Abstract
Oleogels are promising alternatives to conventional solid fats, combining healthier lipid profiles and favorable functional properties. However, limited oxidative stability remains a major constraint to their broader application, as inconsistent results across different formulations are reported in the current literature. The oxidative stability and textural characteristics of stearin-based oleogels prepared with stripped sunflower oil were systematically evaluated in this study. Using isothermal calorimetry and oximetry, the effects of the concentration of the radical initiator azobisisobutyronitrile (AIBN) (1–25 mM) in accelerating oxidation by generating free radicals, stearin content (5–10%) in enhancing network density for oxygen barrier formation, antioxidant type (2,2,5,7,8-pentamethyl-6-chromanol, tert‑Butylhydroquinone, ascorbic acid, propyl gallate, and Trolox) and concentration (10–90 µM), and nature of the oleogelator (stearin, bees wax, candelilla wax, sunflower wax, stearic acid, and glycerol monostearate) were investigated.

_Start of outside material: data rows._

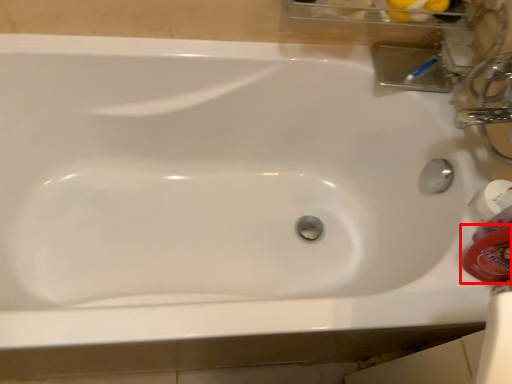
Question: From the image's perspective, where is mouthwash (annotated by the red box) located relative to mouthwash?

Choices:
 (A) above
 (B) below

Answer: (B)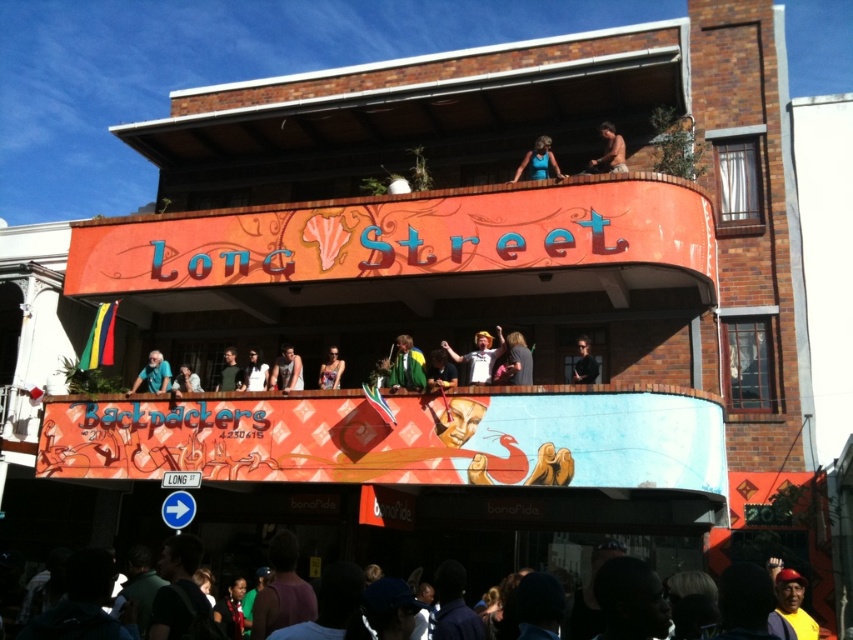
Question: Where is matte black shirt at upper center located in relation to dark blue shirt at center in the image?

Choices:
 (A) right
 (B) left

Answer: (A)

Question: Which point is closer to the camera?

Choices:
 (A) dark brown leather jacket at center
 (B) blue fabric shirt at upper center
 (C) matte black tank top at center

Answer: (A)

Question: Which of the following is the farthest from the observer?

Choices:
 (A) bare skin at upper center
 (B) matte black shirt at upper center
 (C) matte black tank top at center
 (D) matte black jacket at upper center

Answer: (C)

Question: Does green jersey at center have a greater width compared to green fabric flag at center?

Choices:
 (A) no
 (B) yes

Answer: (B)

Question: Can you confirm if dark brown leather jacket at center is smaller than matte black tank top at center?

Choices:
 (A) yes
 (B) no

Answer: (A)

Question: Which point is closer to the camera?

Choices:
 (A) green fabric shirt at center
 (B) matte black tank top at center
 (C) bare skin at upper center

Answer: (C)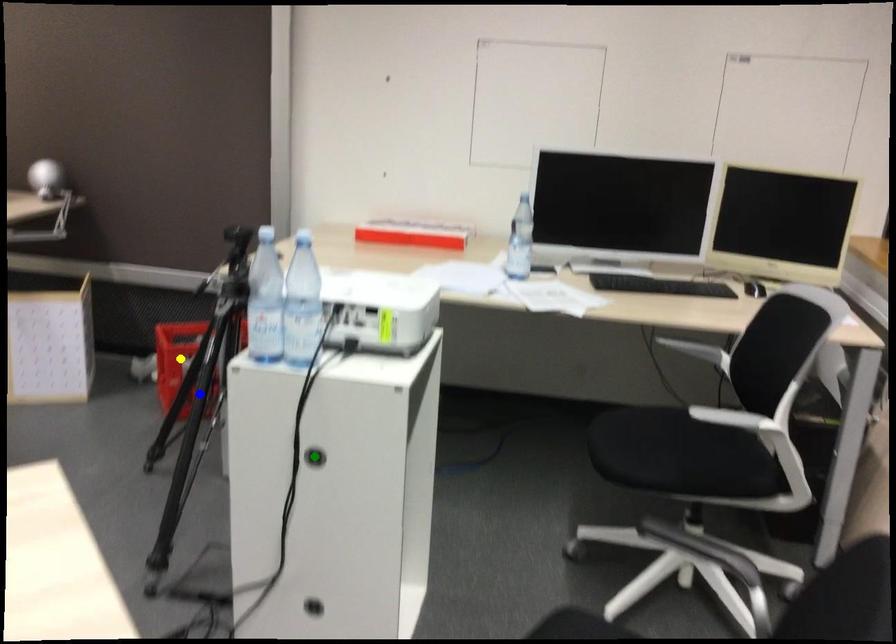
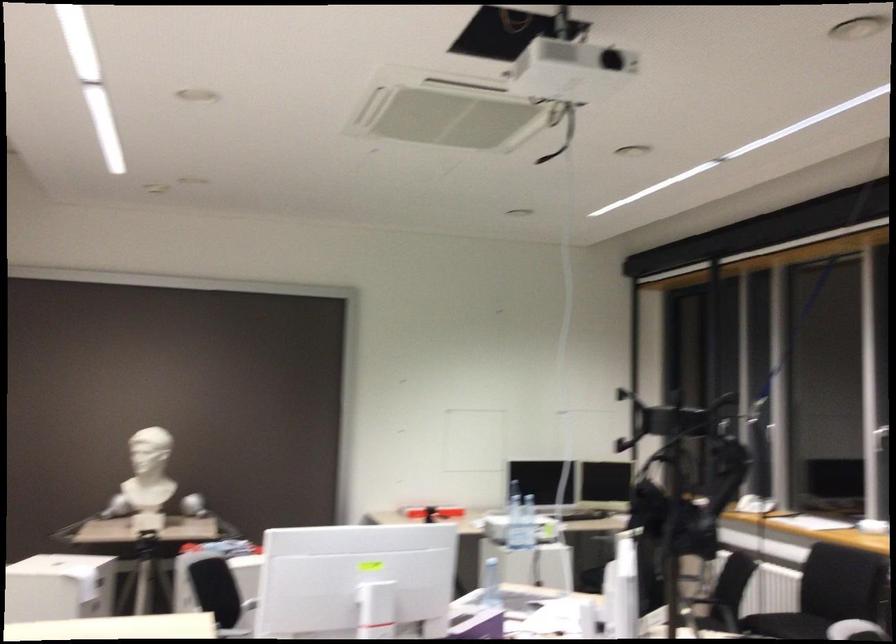
I am providing you with two images of the same scene from different viewpoints. Three points are marked in image1. Which point corresponds to a part or object that is occluded in image2?In image1, three points are marked. Which of them correspond to a part or object that is occluded in image2?Among the three points shown in image1, which one corresponds to a part or object that is no longer visible due to occlusion in image2?

Invisible in image2: green point, blue point, yellow point.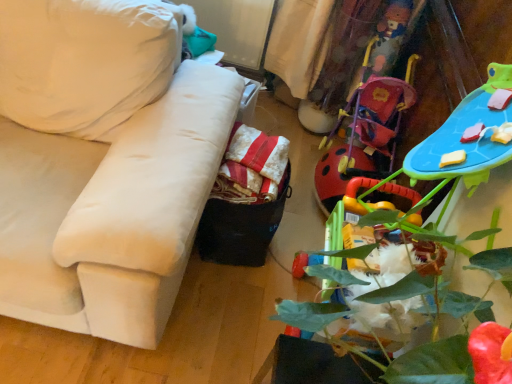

The isothermal calorimetry approach allowed non-invasive continuous kinetic measurement at room temperatures giving novel insights in oxidation stability of oleogels. Increasing AIBN levels significantly accelerated lipid oxidation, as evidenced by a reduction in induction periods (τ). In contrast, higher stearin content enhanced gel firmness and oxidative stability through formation of denser crystalline networks that impede oxygen diffusion. Among the tested antioxidants, propyl gallate exhibited the greatest protective effect, followed by 2,2,5,7,8-pentamethyl-6-chromanol, which conferred moderate stability. Ascorbic acid was ineffective under the tested conditions, likely due to poor solubility and reactivity in the non-aqueous oleogel matrix. Oleogels structured with sunflower wax exhibited the highest resistance to oxidation, with a strong positive correlation between gel firmness and oxidative stability. These findings indicate that oxidative stability in oleogels can be modulated through targeted formulation strategies, providing a basis for the design of functional lipid matrices with extended shelf life and enhanced performance in food and related applications.